Premier roman à 39 ans. Avoir l'objectif de la publication est pour lui "le plus grand inhibiteur. On ne se met pas à peindre en pensant qu'on va faire une expo, ni à un instrument de musique en pensant qu'on va faire un concert. Étrangement, avec l'écriture, si vous dites, 'je viens de me mettre à écrire', ça suscite très généralement la moquerie et on pense tout de suite à la publication", souligne le romancier. Il a donc écrit Et si c'était vrai, à 39 ans sans l'imaginer "une seule seconde" en tête de gondole. Il voulait même conserver le texte pour que son fils, alors âgé de 9 ans, puisse le lire plus tard, entre "35 et 40 ans".

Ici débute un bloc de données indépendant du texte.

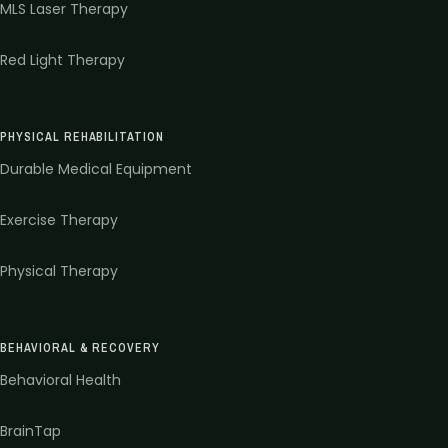
MLS Laser Therapy
Red Light Therapy
PHYSICAL REHABILITATION
Durable Medical Equipment
Exercise Therapy
Physical Therapy
BEHAVIORAL & RECOVERY
Behavioral Health
BrainTap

"Appelé dix jours après". Finalement, la sœur de l'auteur lit le manuscrit et le harcèle presque pour qu'il l’envoie à un éditeur. "Elle ne m'appelait pas pour me dire 'comment ça va ?' mais 'est-ce que tu l'as envoyé ?'." Marc Lévy finit par envoyer le manuscrit par la Poste. "Ils m'ont appelé dix jour après." A l'époque, l'écrivain dirige son cabinet d'architecture et il croit d'abord à une blague avant de réaliser.

Son rêve ? "Médecin". Il démissionne alors de son cabinet. Une décision rapide qui trouve sa source dans l'enfance. "J'ai tellement souffert à cause des gens qui m’expliquaient que ce que je voulais faire n'était pas possible. Le rêve de ma vie, c'était d'être médecin." Une envie jamais réalisée mais jamais oubliée. "Quand j'ai écrit cette histoire, c'était pour dire à mon fils (...) d'aller au bout de ses rêves." L'écrivain admet que la phrase a depuis été galvaudée mais qu'elle ne l'était pas en 1999, au moment de la publication.

"J'écris un manuscrit et Spielberg l'achète pour en faire un film. Vous retournez au bureau le lendemain comme si de rien n'était ou vous prenez un risque ?", résume l'auteur qui a alors plongé dans un rêve qu'il n'avait "jamais osé faire".